We were feeling all zen after the bath and went to have coffee in the most beautiful place in Budapest. Books&Coffee is housed in the Parisian Warehouse and boasts a beautiful ballroom where you can have a drink. As it was getting late we went to the Goszdu Court in the Jewish quarter, which boasts loads of nice cafes and restaurants, to have dinner. Afterwards we saw a Hungarian folk music band in a basement – they were amazing!
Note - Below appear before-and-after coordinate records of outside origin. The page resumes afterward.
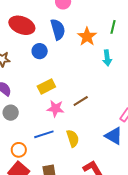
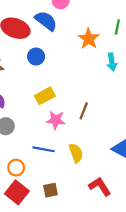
blue semicircle: (58, 29) -> (46, 21), moved, turned -35
brown line: (81, 101) -> (84, 111), turned -35
blue line: (44, 134) -> (44, 149), turned 30

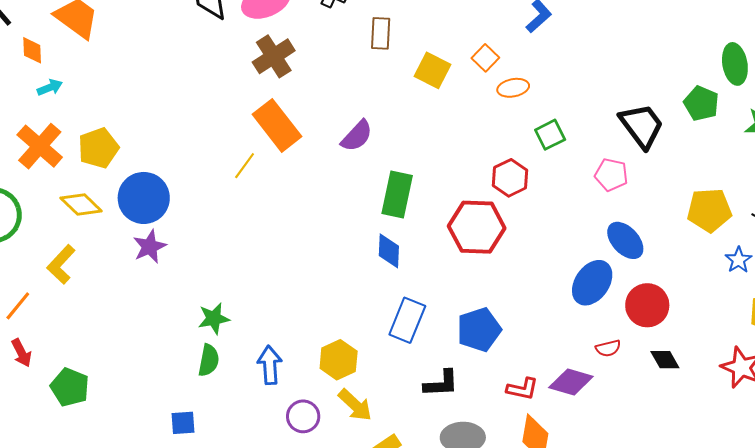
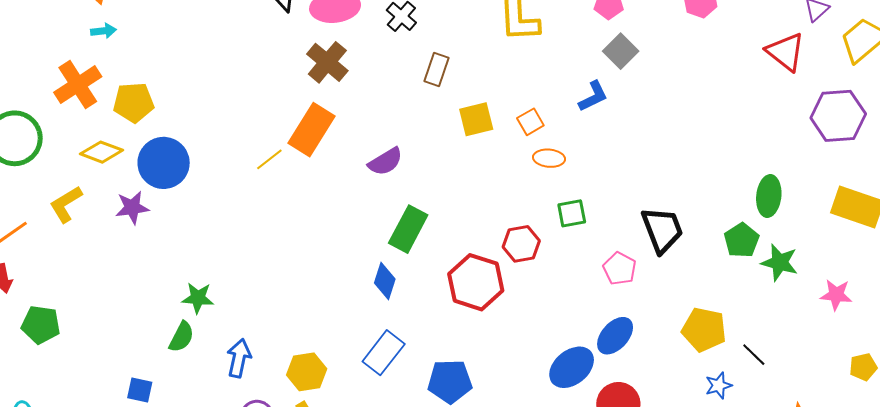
brown cross: (274, 56) -> (327, 62), turned -33
yellow square: (432, 70) -> (476, 119), turned 33
green pentagon: (701, 103) -> (742, 240), moved
orange rectangle: (277, 125) -> (312, 130), turned 54
yellow diamond: (81, 205) -> (101, 152), turned -39
blue ellipse: (625, 240) -> (615, 336), turned 69
purple star: (150, 247) -> (132, 208), moved
green pentagon: (70, 387) -> (41, 325), turned -30

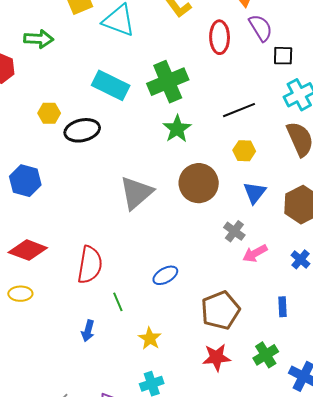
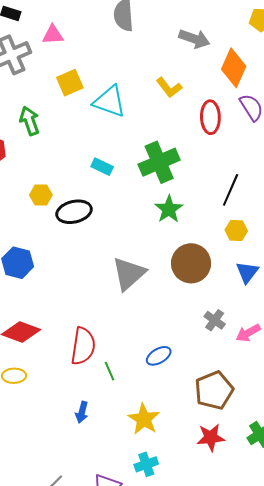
green arrow: (39, 39) -> (30, 121), turned -112
cyan rectangle: (111, 85) -> (102, 167), size x0.6
black line: (239, 110) -> (231, 190), turned -44
gray cross: (234, 231) -> (215, 320), moved
green line: (118, 302) -> (110, 371), moved
yellow star: (150, 338) -> (144, 419), size x1.4

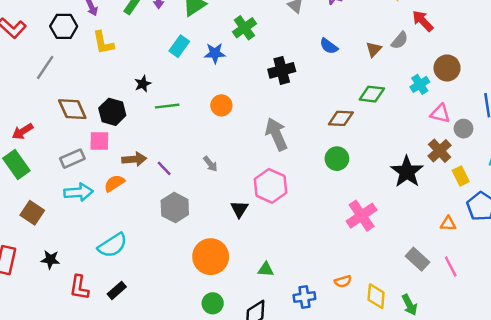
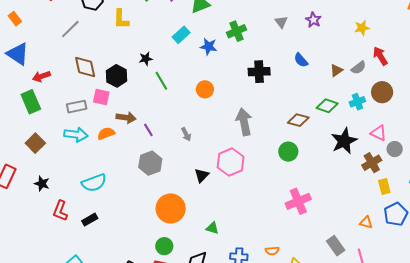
brown circle: (447, 68) -> (382, 92), moved
cyan cross: (420, 84) -> (357, 102), moved
green line: (167, 106) -> (161, 81), turned 54
black star: (407, 172) -> (344, 141), moved

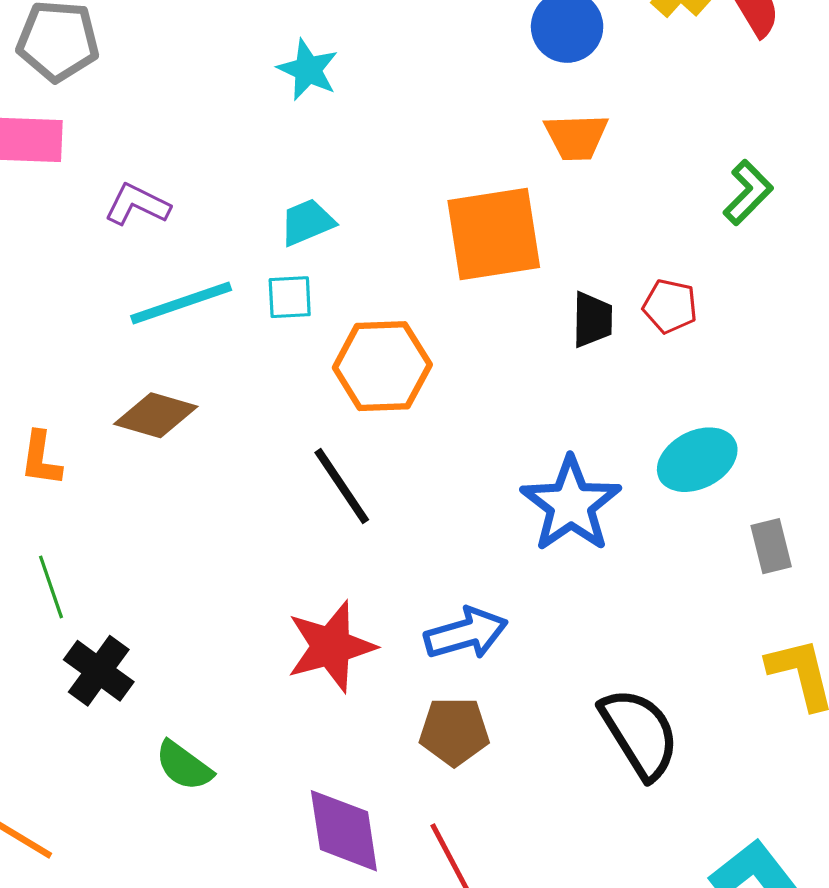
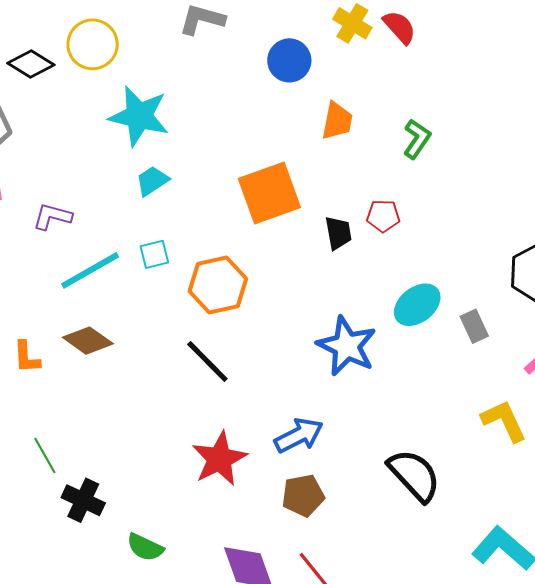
cyan star: (308, 70) -> (139, 116), size x1.6
orange trapezoid: (576, 137) -> (337, 121), moved, turned -66
cyan trapezoid: (307, 222) -> (152, 181), moved
brown diamond: (156, 415) -> (88, 341), turned 30
orange L-shape: (41, 459) -> (27, 357), moved
gray rectangle: (771, 546) -> (474, 326), moved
Our third day really took a toll on our feet. We started off at the market hall where we made it our quest to find the most reasonably priced bag of paprika powder (inflation prices for tourists, you understand) and we bought some salami to take home with us. We then went to St. Isztván, a staggeringly humongous basilica with beautiful decorations on the inside. You could climb to the top and enjoy a fine view over Budapest – what we mostly noticed was the smog over the city. We decided that we would cross the Danube and see the Buda Hill Castle. On our way to the hills of Buda we stopped by Páriszi Udvar, a warehouse that was supposed to be beautifully decorated in Jugendstil. Unfortunately, when we got there it was being renovated. There was quite a lot of renovation going on in general; a good thing, of course, but a little disappointing at the time.
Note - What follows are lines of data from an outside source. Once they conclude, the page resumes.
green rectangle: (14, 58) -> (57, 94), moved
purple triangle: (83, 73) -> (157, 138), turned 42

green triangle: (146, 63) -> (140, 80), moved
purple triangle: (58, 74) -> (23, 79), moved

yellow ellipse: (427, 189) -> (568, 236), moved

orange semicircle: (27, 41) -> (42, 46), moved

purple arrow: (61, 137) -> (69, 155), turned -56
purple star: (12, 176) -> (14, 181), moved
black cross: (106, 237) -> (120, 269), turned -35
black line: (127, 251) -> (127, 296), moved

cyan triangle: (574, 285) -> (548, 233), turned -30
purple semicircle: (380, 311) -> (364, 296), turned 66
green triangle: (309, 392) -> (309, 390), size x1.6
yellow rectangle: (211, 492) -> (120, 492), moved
Source: http://tipter.com/trips/budapest-circular-walk-from-pest-to-gellert-hill-ujbuda-and-lagymanyos
Páriszi Udvar in better times.

After that it was on to the old Buda Castle Hill. More than just comprised of one castle, it was a small city with restaurants and churches, museums and a theatre. We walked around in a crowd of tourists as the sun slowly set. Then we made a dash back to the centre to watch the New Zealand All Blacks crush Australia in the Rugby World Cup, together with a crowd of expats in an Irish pub. Around dinner time we ate at a Jewish restaurant and then hung around the Goszdu Court to see if there was anything Halloween-y going on. Not much luck, so we decided to visit one of the infamous ruin bars that Budapest is known for; the one we picked was Instant, a large empty house with bars and rooms with something different going on in just about each of them. When it gets late enough it’s one big party.

To kill time on our last day before we had to fly back, we visited the Heroes Square and the adjoining park. The square is dominated by the Millennium Monument, which consists of the arch angel Gabriel standing on a pillar and holding a cross and the Szent Korona, the symbols of Hungary. At the foot of the column are seven statues of tribesmen on a horse, including the first conqueror, Árpád. A gallery on either side of the monument shows statues of famous Hungarians. Afterwards we walked through the Városliget park and visited the Vajdahundya Castle.